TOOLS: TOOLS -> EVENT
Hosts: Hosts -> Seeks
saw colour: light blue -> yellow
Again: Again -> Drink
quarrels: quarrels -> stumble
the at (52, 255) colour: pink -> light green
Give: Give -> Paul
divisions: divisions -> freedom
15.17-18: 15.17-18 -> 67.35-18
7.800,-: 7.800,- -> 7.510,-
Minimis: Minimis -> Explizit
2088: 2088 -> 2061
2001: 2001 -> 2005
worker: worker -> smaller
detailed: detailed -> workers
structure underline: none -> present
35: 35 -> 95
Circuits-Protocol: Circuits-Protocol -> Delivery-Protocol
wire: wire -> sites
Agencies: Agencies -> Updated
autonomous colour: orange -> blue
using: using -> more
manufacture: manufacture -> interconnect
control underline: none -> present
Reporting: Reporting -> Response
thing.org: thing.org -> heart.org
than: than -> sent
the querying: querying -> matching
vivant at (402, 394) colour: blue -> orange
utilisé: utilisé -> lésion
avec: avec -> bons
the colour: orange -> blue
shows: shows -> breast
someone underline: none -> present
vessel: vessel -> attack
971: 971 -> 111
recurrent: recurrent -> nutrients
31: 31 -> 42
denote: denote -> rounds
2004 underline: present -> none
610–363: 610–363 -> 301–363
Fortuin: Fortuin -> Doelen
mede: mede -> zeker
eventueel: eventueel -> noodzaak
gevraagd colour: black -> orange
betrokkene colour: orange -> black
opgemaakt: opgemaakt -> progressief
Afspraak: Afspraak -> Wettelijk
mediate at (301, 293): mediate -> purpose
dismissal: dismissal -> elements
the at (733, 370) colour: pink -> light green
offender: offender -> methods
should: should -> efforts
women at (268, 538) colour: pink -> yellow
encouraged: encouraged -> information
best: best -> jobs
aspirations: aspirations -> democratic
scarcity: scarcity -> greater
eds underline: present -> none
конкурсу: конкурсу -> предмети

----------------------------------------

| Brief |
Render every row above as a JSON list of strings, one string per line, with blank lines left out.

| Result below |
[
  "TOOLS: TOOLS -> EVENT",
  "Hosts: Hosts -> Seeks",
  "saw colour: light blue -> yellow",
  "Again: Again -> Drink",
  "quarrels: quarrels -> stumble",
  "the at (52, 255) colour: pink -> light green",
  "Give: Give -> Paul",
  "divisions: divisions -> freedom",
  "15.17-18: 15.17-18 -> 67.35-18",
  "7.800,-: 7.800,- -> 7.510,-",
  "Minimis: Minimis -> Explizit",
  "2088: 2088 -> 2061",
  "2001: 2001 -> 2005",
  "worker: worker -> smaller",
  "detailed: detailed -> workers",
  "structure underline: none -> present",
  "35: 35 -> 95",
  "Circuits-Protocol: Circuits-Protocol -> Delivery-Protocol",
  "wire: wire -> sites",
  "Agencies: Agencies -> Updated",
  "autonomous colour: orange -> blue",
  "using: using -> more",
  "manufacture: manufacture -> interconnect",
  "control underline: none -> present",
  "Reporting: Reporting -> Response",
  "thing.org: thing.org -> heart.org",
  "than: than -> sent",
  "the querying: querying -> matching",
  "vivant at (402, 394) colour: blue -> orange",
  "utilisé: utilisé -> lésion",
  "avec: avec -> bons",
  "the colour: orange -> blue",
  "shows: shows -> breast",
  "someone underline: none -> present",
  "vessel: vessel -> attack",
  "971: 971 -> 111",
  "recurrent: recurrent -> nutrients",
  "31: 31 -> 42",
  "denote: denote -> rounds",
  "2004 underline: present -> none",
  "610–363: 610–363 -> 301–363",
  "Fortuin: Fortuin -> Doelen",
  "mede: mede -> zeker",
  "eventueel: eventueel -> noodzaak",
  "gevraagd colour: black -> orange",
  "betrokkene colour: orange -> black",
  "opgemaakt: opgemaakt -> progressief",
  "Afspraak: Afspraak -> Wettelijk",
  "mediate at (301, 293): mediate -> purpose",
  "dismissal: dismissal -> elements",
  "the at (733, 370) colour: pink -> light green",
  "offender: offender -> methods",
  "should: should -> efforts",
  "women at (268, 538) colour: pink -> yellow",
  "encouraged: encouraged -> information",
  "best: best -> jobs",
  "aspirations: aspirations -> democratic",
  "scarcity: scarcity -> greater",
  "eds underline: present -> none",
  "конкурсу: конкурсу -> предмети"
]